元の資料 |
炭素繊維を用いた耐熱温度1,500℃のCMC材料(C/SiC)を開発

プレスリリース要約

三菱ケミカルグループは、高耐熱のセラミックマトリックスコンポジット(CMC)を開発し、宇宙産業用途を中心に2024年の展示会に出展する予定。これは従来のCMCよりも高い耐熱性を持ち、今後はさらなる技術開発を進め、宇宙輸送システムの部材としての採用を目指す。また、他の新製品も出展予定である。
三菱ケミカルグループ※1(以下「当社グループ」)は、ピッチ系炭素繊維を用いた高耐熱のセラミックマトリックスコンポジット(CMC)を開発したことをお知らせします。当開発品は耐熱温度1,500℃という特長から宇宙産業用途を中心に採用をめざしており、2024年2月20日から22日に東京で開催される「2024 国際宇宙産業展」および3月5日から7日にパリで開催される「JEC World 2024」に出展する予定です。

やること | 炭素繊維CMCの資料にある「三菱ケミカルグループは、高耐熱のセラミックマトリックスコンポジット(CMC)を開発し、宇宙産業用途を中心に2024年の展示会に出展する予定。」を英語に訳してください。

データ |

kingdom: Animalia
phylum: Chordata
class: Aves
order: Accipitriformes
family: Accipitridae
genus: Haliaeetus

答え | Mitsubishi Chemical Group has developed a highly heat-resistant ceramic matrix composite (CMC) and plans to exhibit it at trade shows in 2024, with a focus on space industry applications.